E, a complicare le cose, c'è il fatto che per riportare a livelli ragionevoli la pressione è in genere necessario assumere due o più molecole diverse. La maggioranza inizia la terapia e si ferma a una sola compressa.
IL TRATTAMENTO
Oggi una possibile soluzione al problema potrebbe venire dalla polipillola, cioè dal racchiudere diverse molecole in un'unica pillola. Se ne parla da vent' anni ma adesso il Quartet, studio di fase 3 presentato all'ultimo congresso della Società europea di cardiologia e pubblicato su Lancet, conferma la validità di questa strategia.
Il lavoro è stato condotto in Australia su 591 pazienti ipertesi, che sono stati scelti per ricevere una polipillola, contenente quattro farmaci antipertensivi (irbesartan, amlodipina, indapamide, bisoprololo) a bassissimo dosaggio, o il trattamento con una singola molecola.

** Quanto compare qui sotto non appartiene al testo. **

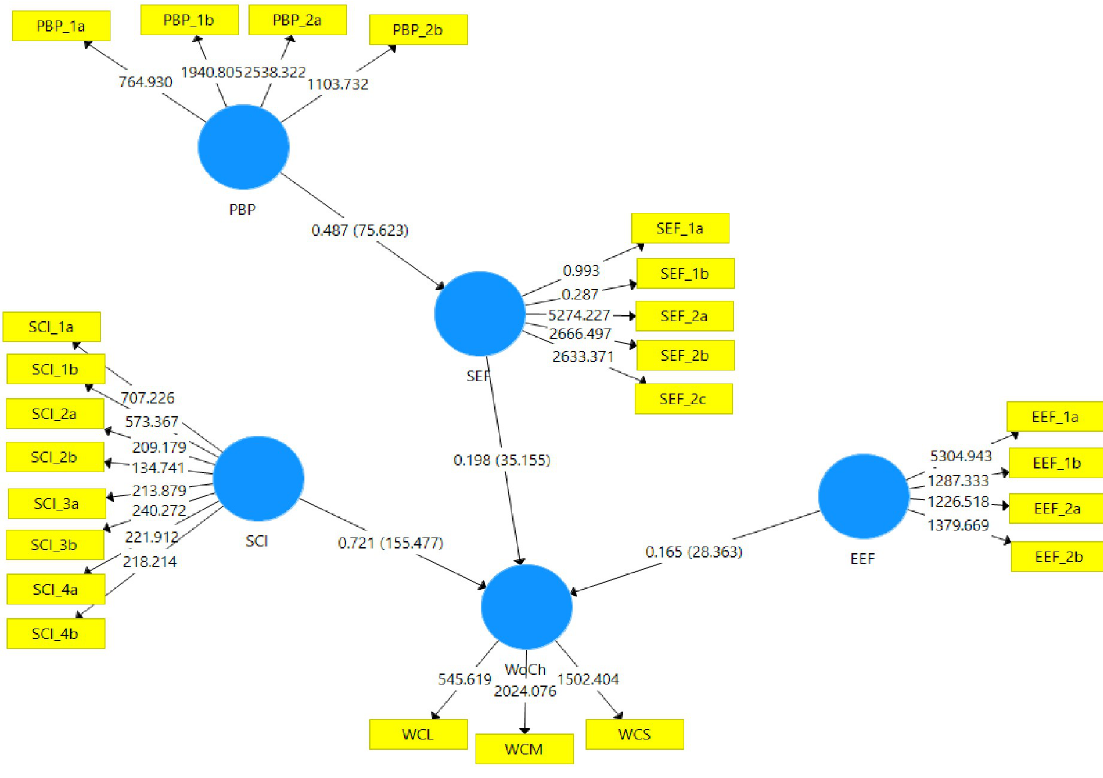
Fig 2. Hypotheses test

A distanza di 12 settimane, i soggetti trattati con la quadpillola mostravano un buon controllo pressorio nell'80% dei casi, contro il 60% del gruppo dei pazienti trattati con un solo farmaco.
«Il nostro studio commenta Clara Chow dell'Università di Sydney è stato il primo a dimostrare che i benefici della polipillola si mantengono a lungo, anche a distanza di un anno, senza mostrare flessioni». Gli autori concludono che una strategia di trattamento precoce con un'associazione di quattro molecole ad un quarto del loro dosaggio pieno è in grado di ottenere e di mantenere nel tempo un miglior controllo rispetto all'approccio abituale, consistente nell'iniziare con un farmaco antipertensivo.
LE LINEE GUIDA
Questa nuova strategia è indirettamente supportata anche dalle ultime linee guida dell'Organizzazione mondiale della sanità, pubblicate questa settimana, che consigliano di iniziare la cura con un'associazione di almeno due molecole, anziché una sola.
«Nei Paesi che hanno a disposizione centri specialisti di alto livello e dove i pazienti hanno accesso a tutti i farmaci esistenti commenta Emily Atkins dell'Università di Sydney un risultato come quello ottenuto da questo studio potrebbe tradursi in una riduzione del 20% del rischio di infarti e ictus».
In Italia, a soffrire di pressione alta è circa il 30% delle donne e il 40% degli uomini, sei su dieci neppure lo sanno (la pressione alta spesso è asintomatica e per questo non ci si ricorda di misurarla), solo poco più della metà è in trattamento.
A raggiungere l'obiettivo del 130/80 è solo un'ipertesa su tre e un iperteso su quattro. Una situazione questa che mette in grave pericolo i pazienti perché l'ipertensione è il più importante fattore di rischio per infarto e ictus, le principali cause di morte nei Paesi occidentali.